Wie steht es also mit der angeblich Gewalt fördernden Rolle der Religionen in der Weltpolitik? Mit dieser Frage befasst sich Volker Rittberger, Professor für Politikwissenschaften und Internationale Beziehungen sowie Leiter der Abteilung Internationale Politik/Friedens- und Konfliktforschung im Institut für Politikwissenschaft der Universität Tübingen, in seinem Beitrag „Die Rolle der Religionen in zwischenstaatlichen Konflikten“. Geht es nach S. Huntington, dann ist als Determinante internationaler Politik im 21. Jahrhundert eine neue Blockbildung entlang von Religionsgrenzen zu erwarten, einschließlich unausweichlichem „clash“ der Zivilisationen. Demnach stünden wir am Beginn einer Ära neuer Glaubenskriege. Rittberger weist Huntingtons Thesen jedoch zurück und betont, dass religiöse Unterschiede keineswegs schon per se als Konfliktursachen wirksam werden, obwohl sie sich für die gewaltförderliche Instrumentalisierung durch Eliten anbieten. Andererseits ist das, was nach Huntington eigentlich zu erwarten wäre, ausgeblieben – bislang jedenfalls: „Zum ersten sind die meisten Kriege der Gegenwart Bürgerkriege, die zwischen Angehörigen derselben Weltreligion ausgefochten werden. (...) Im Verlauf ganz gewöhnlicher Macht-, Wohlfahrts- oder Herrschaftskonflikte werden vergleichsweise geringe religiöse Differenzen wie die zwischen Sunniten und Schiiten oder zwischen Katholiken und Protestanten auf einmal höchst bedeutsam. Die übergreifenden Gemeinsamkeiten, die zwischen diesen Glaubensgemeinschaften bestehen, treten hingegen in den Hintergrund.“ (77) Zum zweiten lassen sich gerade keine Blockbildungsprozesse entlang religiöser Konfliktlinien erkennen. Drittens kann man v. a. mit Blick auf die Länder des Südens feststellen, „dass die Politisierung von Religionen und die Radikalisierung der Gläubigen – die es unbestreitbar gibt – regelmäßig der wirtschaftlichen Verelendung und sozialen Diskriminierung ganzer Bevölkerungsschichten folgen.“ (77f)

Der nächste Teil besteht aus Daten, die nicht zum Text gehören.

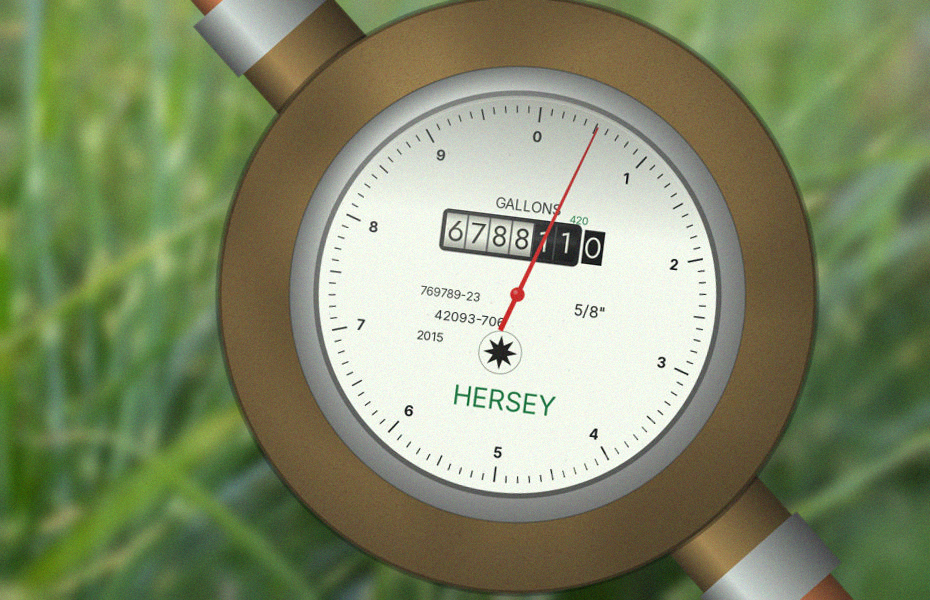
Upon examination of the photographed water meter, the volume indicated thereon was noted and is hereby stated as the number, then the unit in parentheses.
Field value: 6788110.5 (gal)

Allerdings hat sich gezeigt, dass die Wahl der Mittel sowie die Bereitschaft, in einem Konflikt Gewalt anzuwenden, von drei Bedingungen abhängen: erstens der Einstellung der Konfliktparteien zum Konfliktgegenstand, zweitens der Einstellung zum Konfliktgegner und drittens der Einbettung in ein weiteres soziales Umfeld, das ein bestimmtes Konfliktverhalten auf bestimmte Weise legitimiert oder de-legitimiert. Sind diese Bedingungen erfüllt, dann können religiöse Überzeugungen für das Konfliktverhalten handlungsbestimmend werden.
Das Ärgerliche an Sammelbänden besteht oftmals in der mangelnden Bezugnahme der Beiträge aufeinander, die, wenn überhaupt, nur durch ihr mehr oder weniger gemeinsames Thema verbunden sind. Ein derartiger Autismus führt bestenfalls zu einer bloßen Reihung von Wortmeldungen ohne echtes Gespräch. Die – notgedrungen begrenzte – Auswahl der hier besprochenen Aufsätze aus „Religionen und Gewalt“ hat aber hoffentlich vor Augen geführt, dass es Reinhard Hempelmann und Johannes Kandel glänzend gelungen ist, Beiträge ganz unterschiedlicher Provenienz und Qualität zu einem polyphonen Ganzen zu arrangieren, das die Lektüre interessant und angenehm zugleich gestaltet. Wer also nach einer gelungenen Zusammenschau der bisher geführten Diskussion zum Thema „Religionen und Gewalt“ sucht, dem sei dieser Band wärmstens empfohlen.